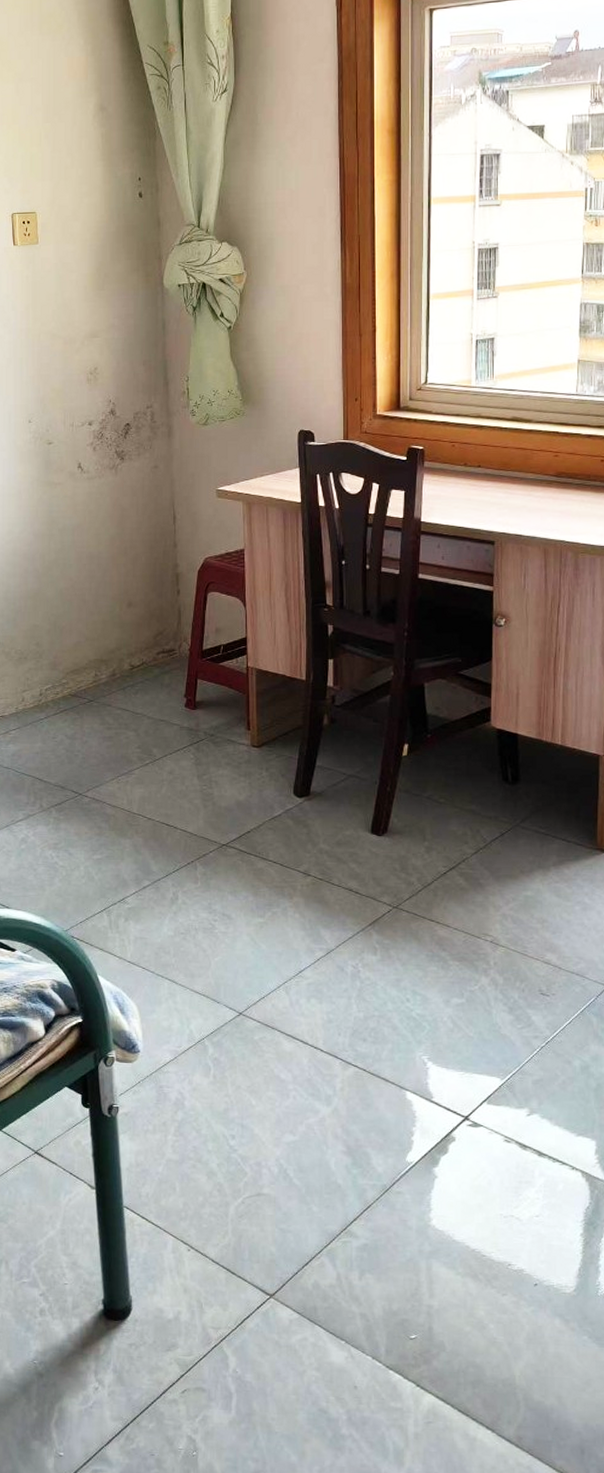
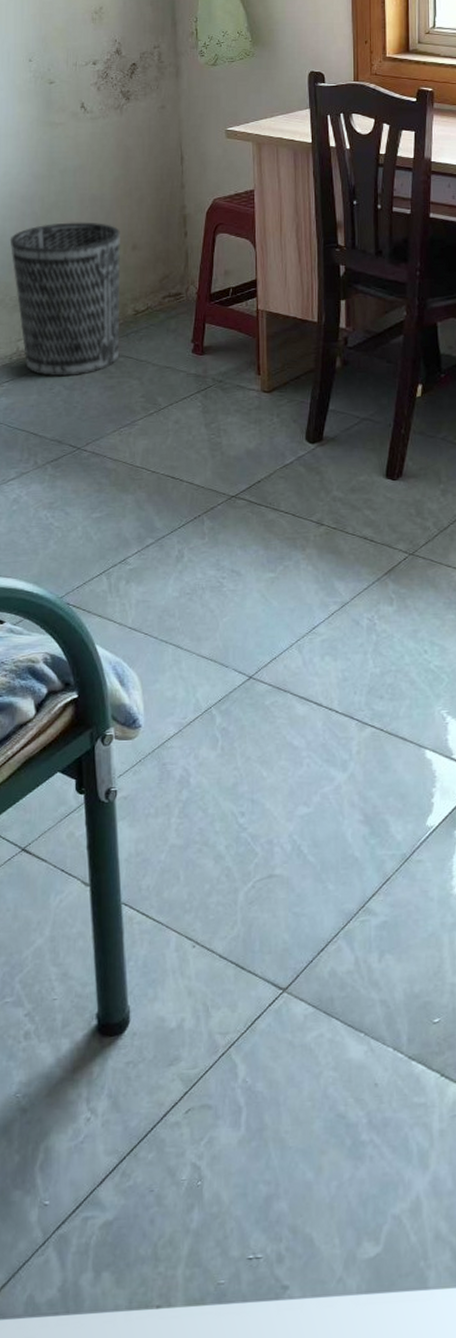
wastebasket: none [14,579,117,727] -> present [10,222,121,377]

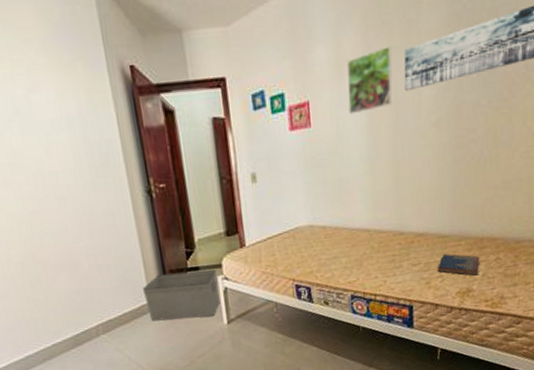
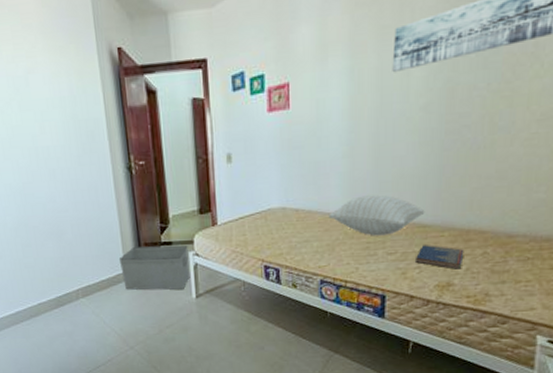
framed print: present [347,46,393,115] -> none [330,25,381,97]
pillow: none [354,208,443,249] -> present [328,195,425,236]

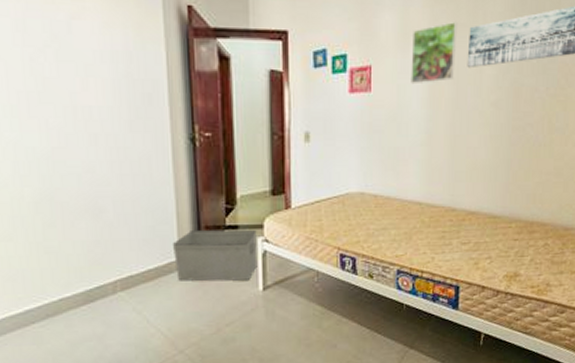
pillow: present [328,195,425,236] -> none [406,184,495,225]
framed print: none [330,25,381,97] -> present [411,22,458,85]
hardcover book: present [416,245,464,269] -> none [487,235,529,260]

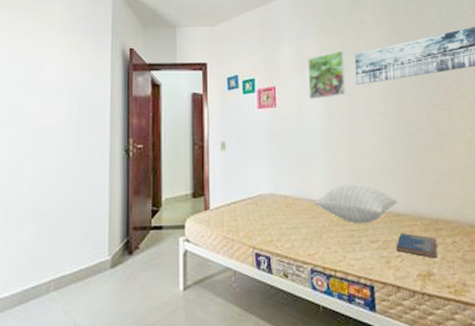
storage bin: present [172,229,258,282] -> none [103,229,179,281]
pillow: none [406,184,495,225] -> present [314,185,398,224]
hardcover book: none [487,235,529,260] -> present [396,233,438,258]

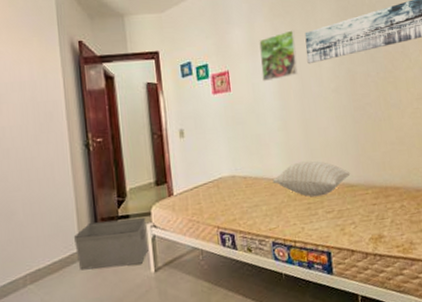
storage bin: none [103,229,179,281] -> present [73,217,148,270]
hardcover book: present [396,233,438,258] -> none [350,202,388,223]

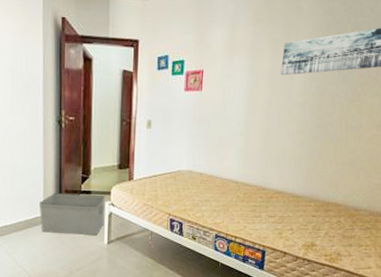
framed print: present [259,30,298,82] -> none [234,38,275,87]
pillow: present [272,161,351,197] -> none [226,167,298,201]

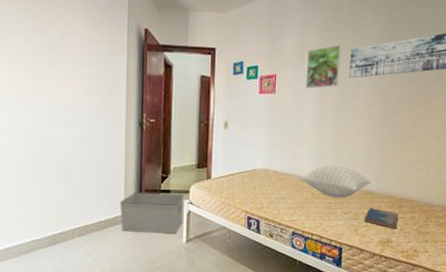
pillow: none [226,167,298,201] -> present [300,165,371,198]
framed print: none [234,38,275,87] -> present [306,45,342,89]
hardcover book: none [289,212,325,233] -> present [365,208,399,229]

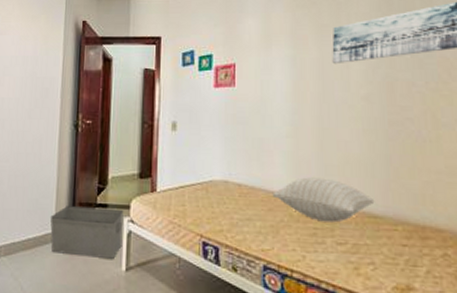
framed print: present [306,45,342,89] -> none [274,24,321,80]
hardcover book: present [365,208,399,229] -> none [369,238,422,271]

****

Your task is to retype exactly, and only, the lines from the one that holds "framed print: present [347,46,393,115]" through the end of the listing, both end lines included, without any pictures.

* Solution
framed print: present [347,46,393,115] -> none [330,25,381,97]
pillow: none [354,208,443,249] -> present [328,195,425,236]

pillow: present [328,195,425,236] -> none [406,184,495,225]
framed print: none [330,25,381,97] -> present [411,22,458,85]
hardcover book: present [416,245,464,269] -> none [487,235,529,260]

storage bin: present [172,229,258,282] -> none [103,229,179,281]
pillow: none [406,184,495,225] -> present [314,185,398,224]
hardcover book: none [487,235,529,260] -> present [396,233,438,258]

storage bin: none [103,229,179,281] -> present [73,217,148,270]
hardcover book: present [396,233,438,258] -> none [350,202,388,223]

framed print: present [259,30,298,82] -> none [234,38,275,87]
pillow: present [272,161,351,197] -> none [226,167,298,201]

pillow: none [226,167,298,201] -> present [300,165,371,198]
framed print: none [234,38,275,87] -> present [306,45,342,89]
hardcover book: none [289,212,325,233] -> present [365,208,399,229]

framed print: present [306,45,342,89] -> none [274,24,321,80]
hardcover book: present [365,208,399,229] -> none [369,238,422,271]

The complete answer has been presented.